CodonBERT: A Novel Machine Learning Approach to Improve Protein Semantic Understanding

Researcher(s)

  • Nikolaos Rafailidis, Biological Sciences, University of Delaware

Faculty Mentor(s)

  • Jason Gleghorn, Biomedical Engineering, University of Delaware

Abstract

Recent advancements have revealed the potential of codon usage patterns as indicators of taxonomic identities, organelle type, and even structural differences in protein domains. The biological rationale for these counterintuitive properties, which seemingly challenge popular understanding, is often attributed to evolutionary selection pressures. Because of the robust predictive power of codon usage and its newfound relevance in protein structure we decided to investigate this quirk of biological regulation. Here, we used a pretrained protein language model (pLM) with an expanded vocabulary, thus creating the first codon-based pLM focused on the translated regions of proteins. Our unique approach extended traditional transfer learning by incorporating token embedding matrix seeding.

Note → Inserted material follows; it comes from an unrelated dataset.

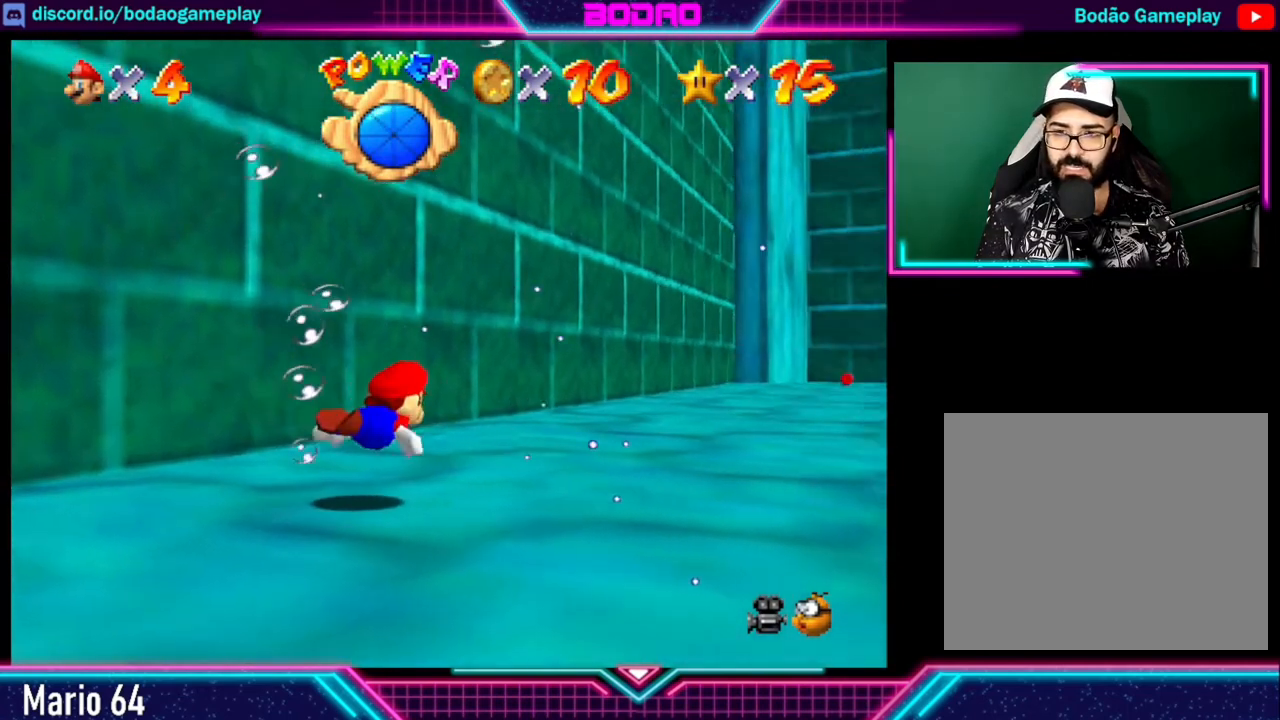
{"buttons": ["A"], "left_stick": "center", "right_stick": "center", "events": [[200, "left_stick", "center"], [320, "A", "up"], [440, "A", "down"]]}
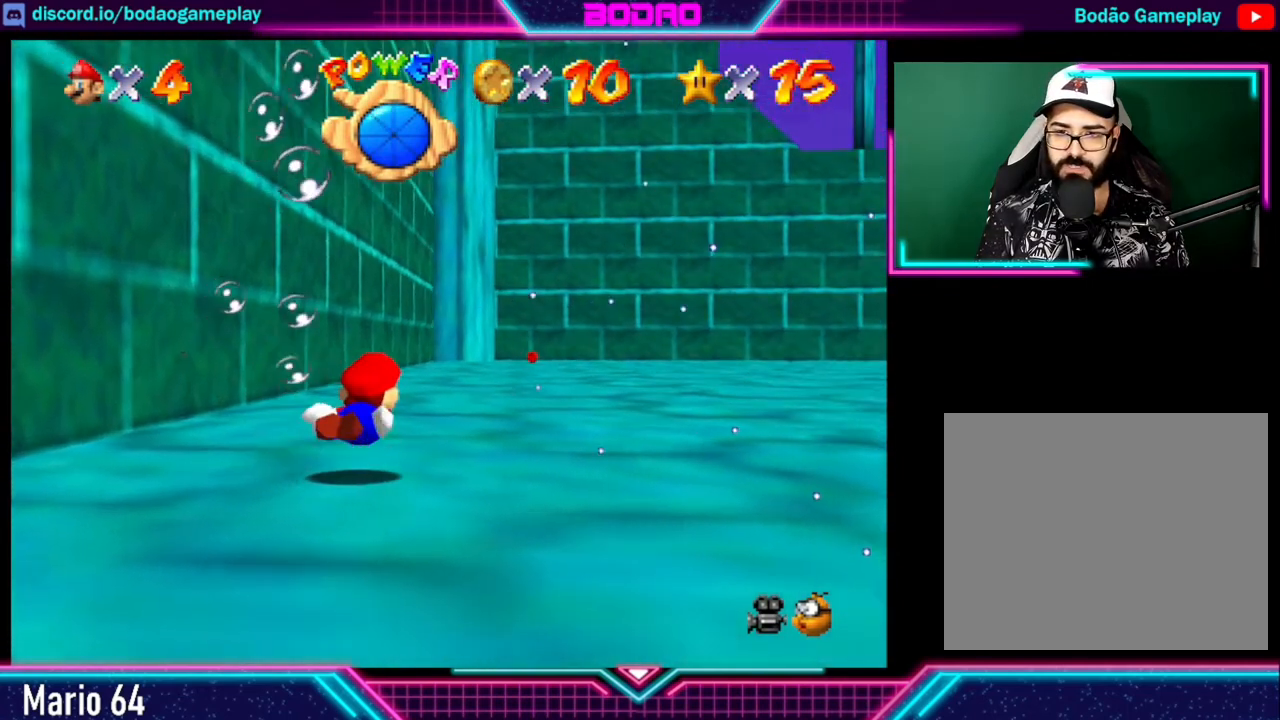
{"buttons": [], "left_stick": "center", "right_stick": "center", "events": [[440, "A", "up"]]}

To ensure high-quality and diverse data, we obtained protein sequences from NIH’s CCDS library for human and mouse, as well as the Ensembl project with over 300 additional organisms. We further trained the ProtBERT model on those 9.5 million protein sequences that were translated into codon sequences using a novel single letter code for each codon; we call this CodonBERT. A PCA plot of CodonBERT embeddings produced distinct groupings of synonymous codons based on their amino acid charge and polarity features. Notably, while these synonymous codons were closely clustered in the space, they are discernibly separate from each other. This observation signified a nontrivial shift in the embeddings, showcasing CodonBERT’s capability to effectively capture and differentiate patterns of synonymous codon usage. The practical implications of our research offer avenues for enhanced annotation of genomic data, improved prediction of protein structure, and more sophisticated protein design methodologies. By elucidating the complexities of codon sequences we pave the way for refined pLMs, ultimately driving advancements in structural bioinformatics and molecular biology.